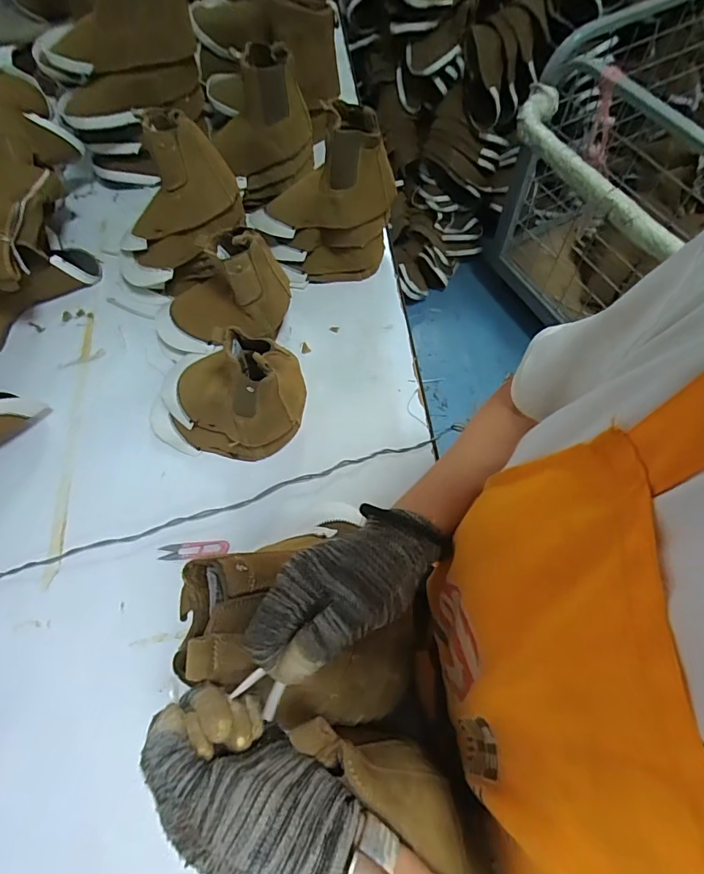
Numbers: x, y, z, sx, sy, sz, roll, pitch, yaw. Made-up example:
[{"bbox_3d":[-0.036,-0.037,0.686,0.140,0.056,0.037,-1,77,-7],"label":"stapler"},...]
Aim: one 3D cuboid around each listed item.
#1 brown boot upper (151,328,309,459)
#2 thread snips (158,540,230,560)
[{"bbox_3d":[-0.207,-0.071,0.684,0.245,0.186,0.153,19,68,12],"label":"brown boot upper"},{"bbox_3d":[-0.229,0.165,0.673,0.102,0.006,0.024,-5,65,1],"label":"thread snips"}]

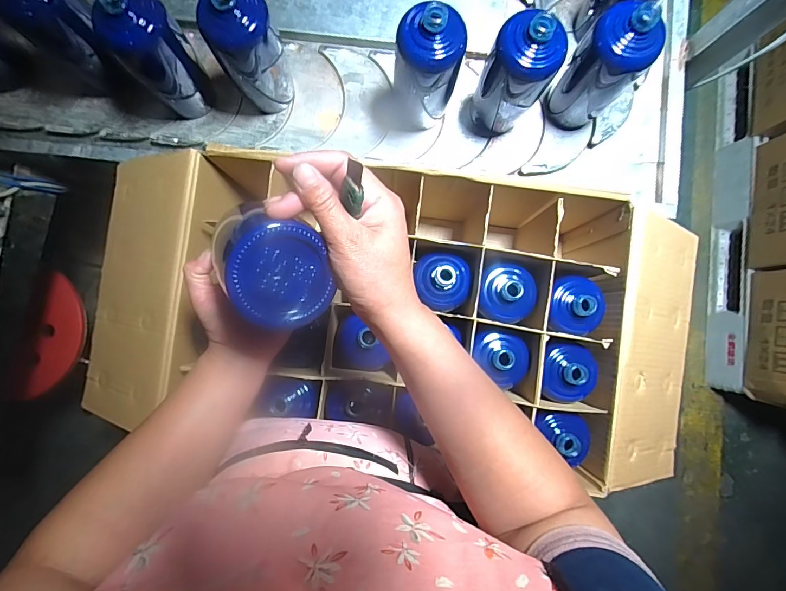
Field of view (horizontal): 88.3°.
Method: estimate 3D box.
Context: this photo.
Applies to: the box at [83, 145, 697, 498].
[{"bbox_3d":[0.017,0.021,0.593,0.819,0.222,0.385,7,89,0],"label":"box"}]

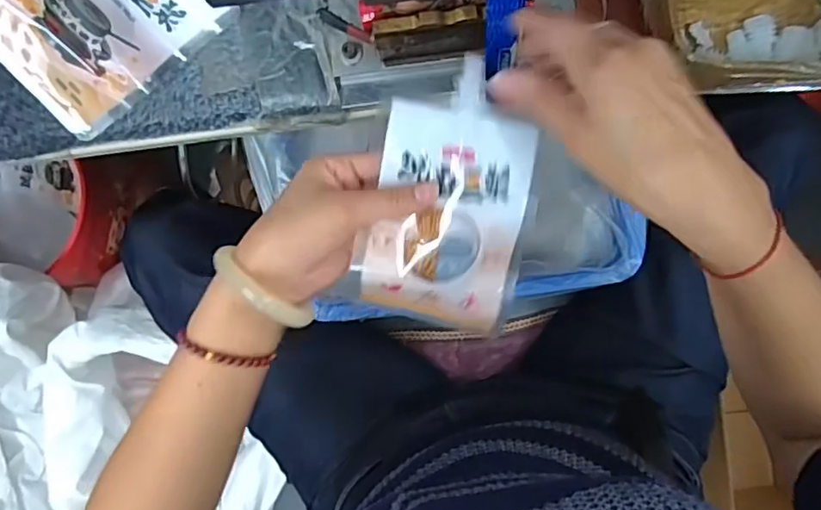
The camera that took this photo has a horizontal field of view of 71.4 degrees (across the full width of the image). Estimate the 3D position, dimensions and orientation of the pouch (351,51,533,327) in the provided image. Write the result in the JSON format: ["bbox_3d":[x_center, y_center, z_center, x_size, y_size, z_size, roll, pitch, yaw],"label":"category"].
[{"bbox_3d":[0.027,-0.031,0.364,0.099,0.017,0.163,14,107,1],"label":"pouch"}]

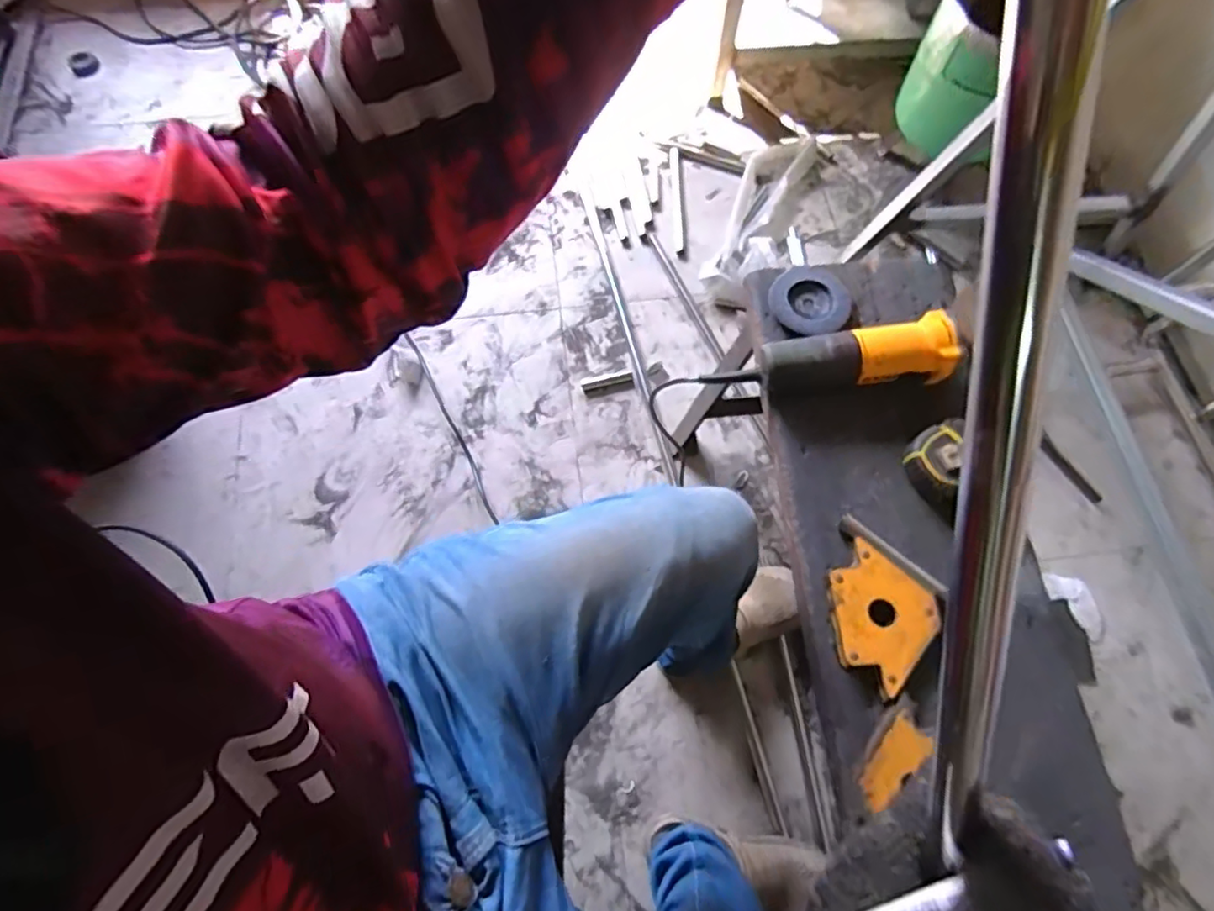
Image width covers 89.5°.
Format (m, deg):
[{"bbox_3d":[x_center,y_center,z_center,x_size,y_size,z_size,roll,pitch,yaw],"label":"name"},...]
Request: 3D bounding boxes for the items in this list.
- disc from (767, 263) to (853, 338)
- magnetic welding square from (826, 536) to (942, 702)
[{"bbox_3d":[0.250,-0.192,0.743,0.090,0.017,0.106,36,70,12],"label":"disc"},{"bbox_3d":[0.265,0.158,0.603,0.103,0.020,0.112,36,70,12],"label":"magnetic welding square"}]

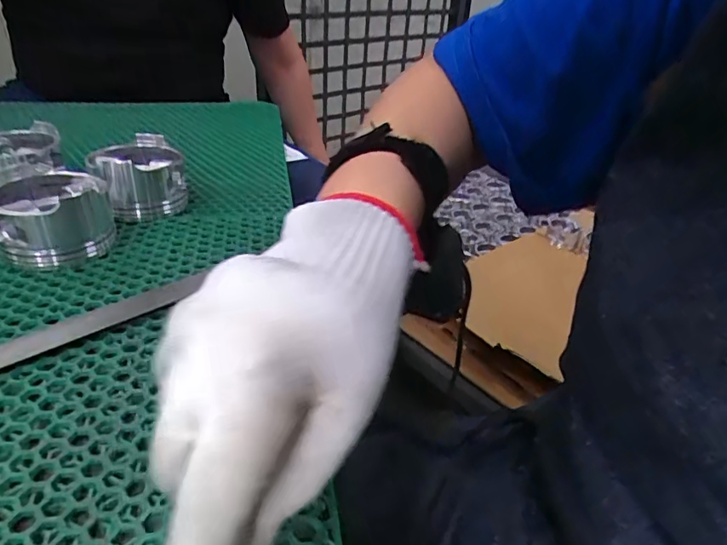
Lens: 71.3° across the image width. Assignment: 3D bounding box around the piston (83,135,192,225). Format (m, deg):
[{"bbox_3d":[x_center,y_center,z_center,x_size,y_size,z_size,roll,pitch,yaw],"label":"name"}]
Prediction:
[{"bbox_3d":[-0.196,-0.084,0.447,0.072,0.055,0.076,-8,35,-19],"label":"piston"}]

• _ACTIVITY_
Leave every picture out and write out, word for word, the lines from the one that contains "Context: this photo." through the last line of the records.

• _RESPONSE_
Context: this photo.
Applies to: the box at [83, 145, 697, 498].
[{"bbox_3d":[0.017,0.021,0.593,0.819,0.222,0.385,7,89,0],"label":"box"}]

The camera that took this photo has a horizontal field of view of 71.4 degrees (across the full width of the image). Estimate the 3D position, dimensions and orientation of the pouch (351,51,533,327) in the provided image. Write the result in the JSON format: ["bbox_3d":[x_center, y_center, z_center, x_size, y_size, z_size, roll, pitch, yaw],"label":"category"].
[{"bbox_3d":[0.027,-0.031,0.364,0.099,0.017,0.163,14,107,1],"label":"pouch"}]

Image width covers 89.5°.
Format (m, deg):
[{"bbox_3d":[x_center,y_center,z_center,x_size,y_size,z_size,roll,pitch,yaw],"label":"name"},...]
Request: 3D bounding boxes for the items in this list.
- disc from (767, 263) to (853, 338)
- magnetic welding square from (826, 536) to (942, 702)
[{"bbox_3d":[0.250,-0.192,0.743,0.090,0.017,0.106,36,70,12],"label":"disc"},{"bbox_3d":[0.265,0.158,0.603,0.103,0.020,0.112,36,70,12],"label":"magnetic welding square"}]

Lens: 71.3° across the image width. Assignment: 3D bounding box around the piston (83,135,192,225). Format (m, deg):
[{"bbox_3d":[x_center,y_center,z_center,x_size,y_size,z_size,roll,pitch,yaw],"label":"name"}]
Prediction:
[{"bbox_3d":[-0.196,-0.084,0.447,0.072,0.055,0.076,-8,35,-19],"label":"piston"}]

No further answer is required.